Certaines phrases entendues en réunion de cadrage annoncent des ennuis. « On développera ça plus tard » sur une fonctionnalité centrale. « Le module existe sur le marketplace » comme réponse à un besoin métier spécifique. « Le SEO, on verra après la mise en ligne. » Chacune de ces formules déplace un risque sur l’avenir du projet sans le chiffrer.

Le bon réflexe : demander à voir des projets comparables en complexité, pas seulement en apparence. Un joli portfolio de sites vitrines ne prouve rien sur la capacité à gérer un catalogue B2B de dizaines de milliers de références.

Les coûts cachés d’un choix mal cadré

Le piège d’une refonte, c’est que le mauvais choix ne se paie presque jamais à la livraison. Tout semble fonctionner le jour de la mise en ligne. Les factures arrivent plus tard, souvent entre douze et dix-huit mois après.

Elles prennent plusieurs formes : une chute de trafic organique parce que les redirections ont été bâclées et qu’il faut des mois pour récupérer les positions perdues ; des modules « gratuits » qui se transforment en développements sur-mesure facturés ; une plateforme sous-dimensionnée qu’il faut finalement remigrer, c’est-à-dire refaire le projet qu’on pensait avoir bouclé. Ce coût-là ne figure sur aucun devis initial, et c’est justement pour ça qu’il faut le cadrer avant de signer.

FAQ

Faut-il toujours changer de plateforme lors d’une refonte ?
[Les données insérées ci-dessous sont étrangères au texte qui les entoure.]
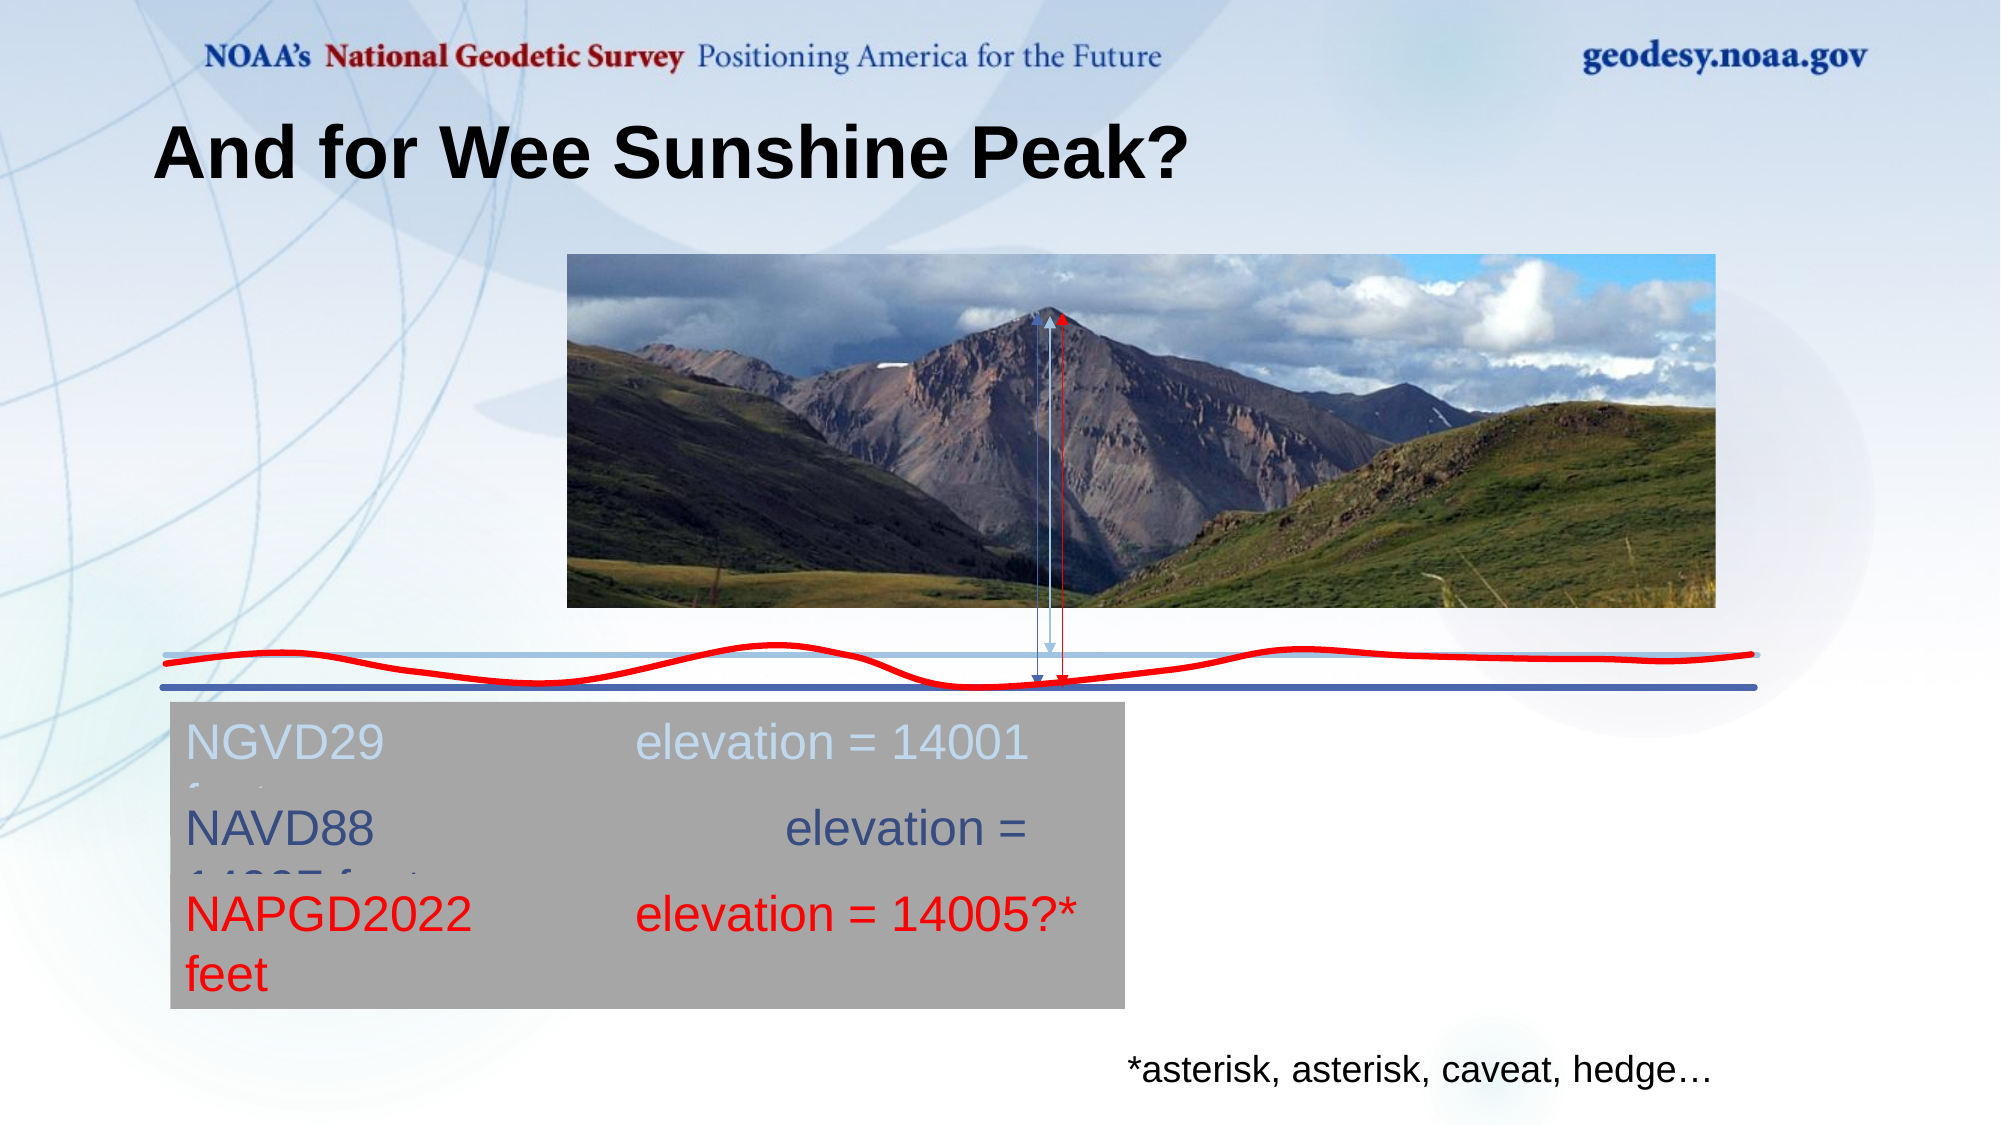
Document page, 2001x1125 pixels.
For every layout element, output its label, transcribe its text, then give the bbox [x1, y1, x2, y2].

picture [0, 0, 2001, 1125]
title And for Wee Sunshine Peak? [137, 96, 1488, 179]
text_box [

Non. Beaucoup de refontes réussies conservent la plateforme et retravaillent l’architecture, la donnée et le parcours. Changer de CMS se justifie quand la plateforme actuelle bride une ambition précise (B2B, volume, international), pas par principe.

Combien de temps dure une refonte e-commerce sérieuse ?

Selon la complexité, de quelques semaines pour un site catalogue simple à plusieurs mois pour un projet à fort volume avec reprise de données et logiques B2B. Le délai dépend davantage de la complexité métier que de la plateforme choisie.

Comment éviter de perdre son référencement après une refonte ?

En cadrant le plan de redirections, la conservation des URL stratégiques et la structure de contenu dès la phase de conception, pas après la mise en ligne. C’est l’une des premières choses qu’un bon intégrateur sécurise.

Magento est-il réservé aux très gros sites ?

Pas uniquement, mais sa valeur se révèle sur les catalogues volumineux, le B2B avancé et le multi-sites. Pour une boutique simple, c’est souvent surdimensionné.

Vaut-il mieux un intégrateur généraliste ou spécialisé ?

Sur une plateforme exigeante comme Magento, la spécialisation prime : la maîtrise de l’écosystème, des montées de version et des pièges de performance évite des mois de dette technique.